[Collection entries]
┌──
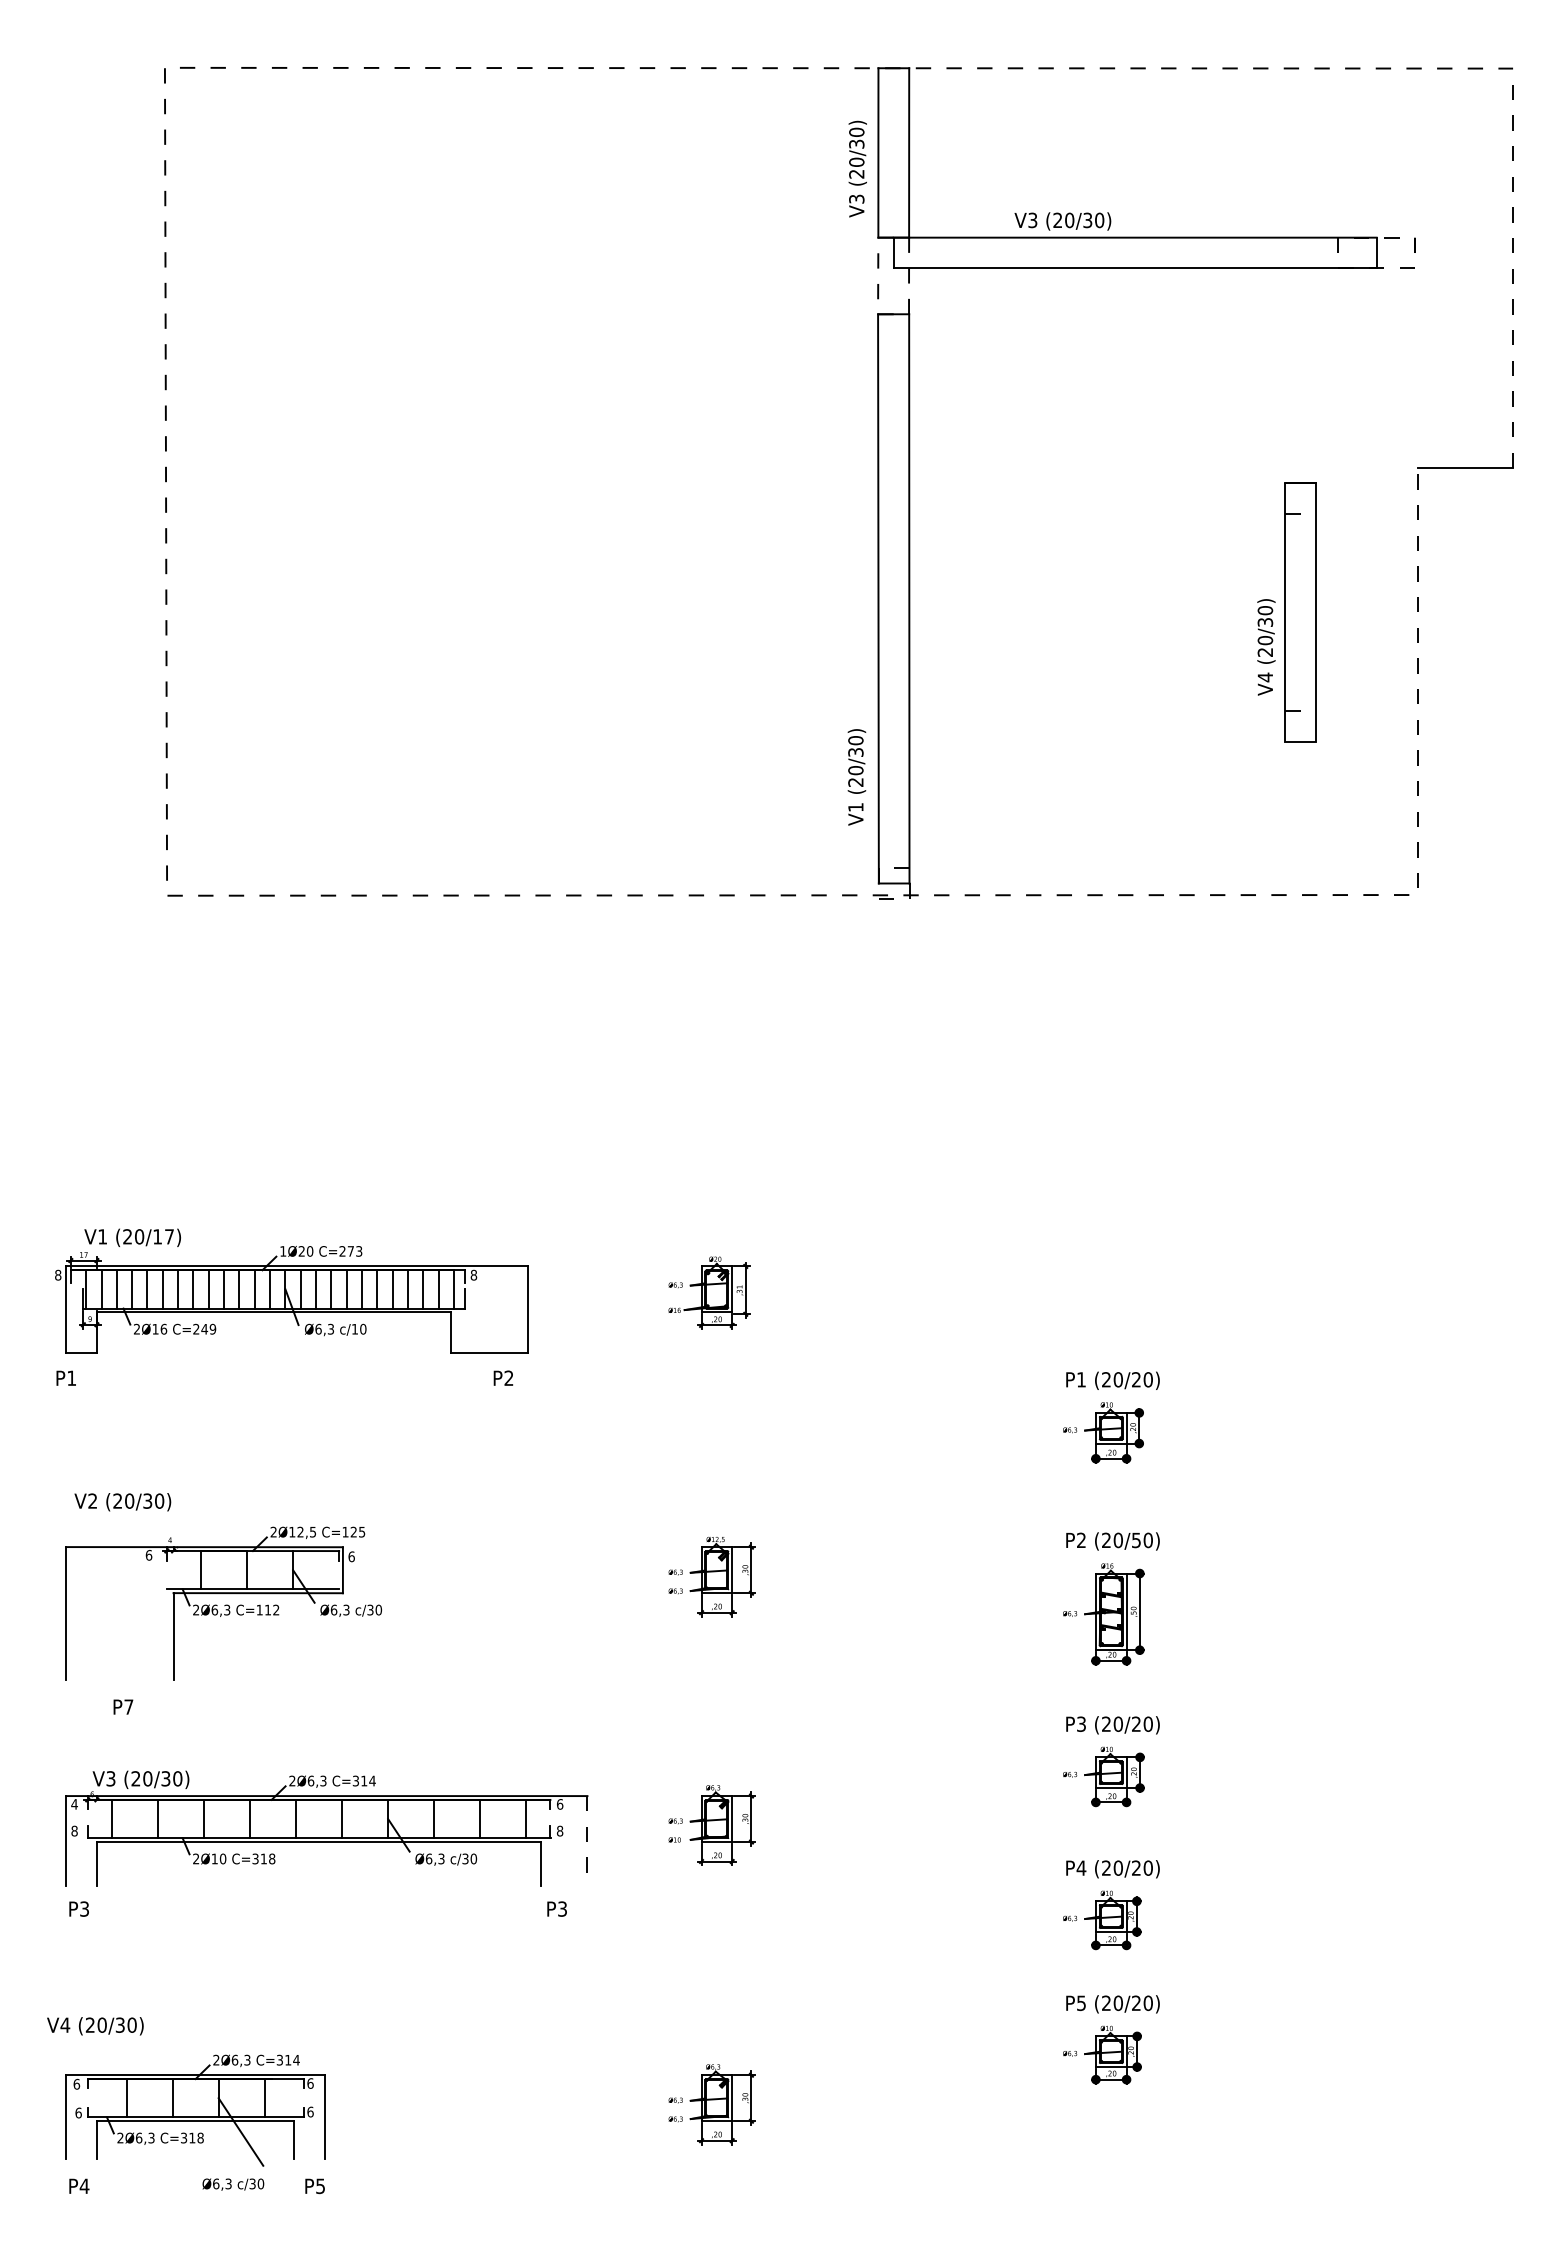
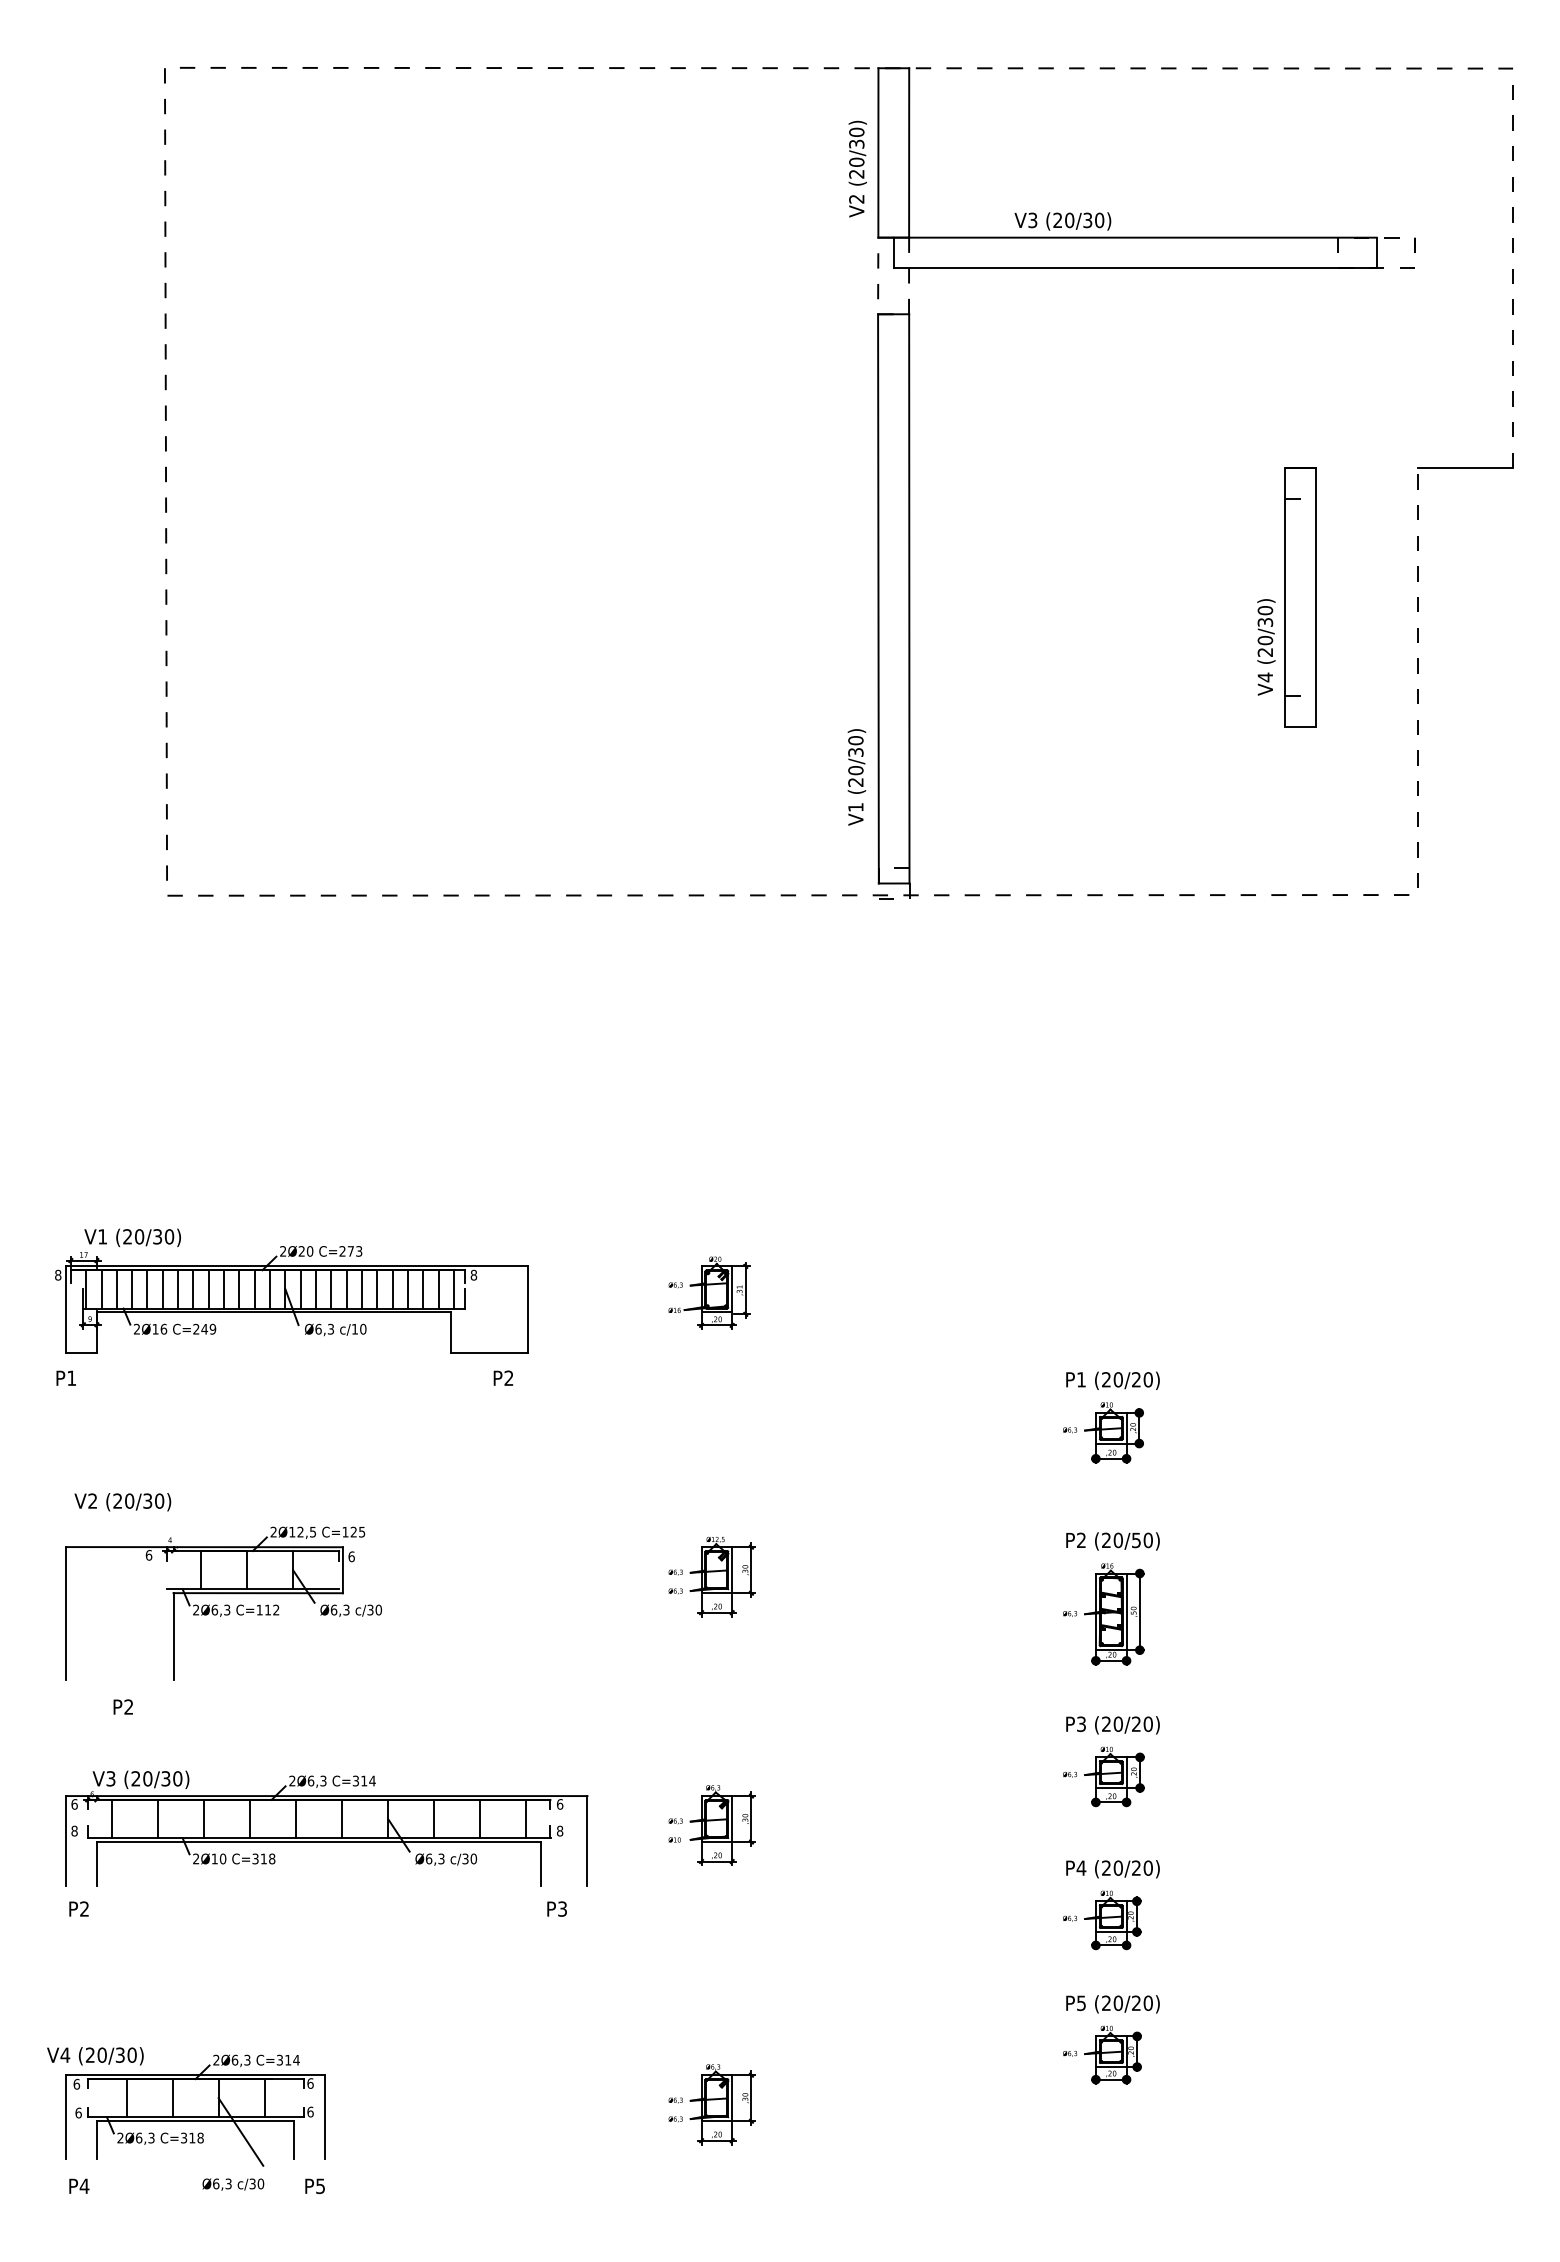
text at (856, 198): V3 -> V2
part at (1300, 612) position: (1300, 612) -> (1300, 597)
text at (163, 1236): (20/17) -> (20/30)
text at (282, 1251): 1Ø20 -> 2Ø20
text at (128, 1706): P7 -> P2
text at (74, 1804): 4 -> 6
line at (587, 1840): dashed -> solid
text at (84, 1908): P3 -> P2
text at (95, 2026) position: (95, 2026) -> (95, 2056)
└──
Print every line of the listing above without changing a character, and leave out the pictures.

text at (856, 198): V3 -> V2
part at (1300, 612) position: (1300, 612) -> (1300, 597)
text at (163, 1236): (20/17) -> (20/30)
text at (282, 1251): 1Ø20 -> 2Ø20
text at (128, 1706): P7 -> P2
text at (74, 1804): 4 -> 6
line at (587, 1840): dashed -> solid
text at (84, 1908): P3 -> P2
text at (95, 2026) position: (95, 2026) -> (95, 2056)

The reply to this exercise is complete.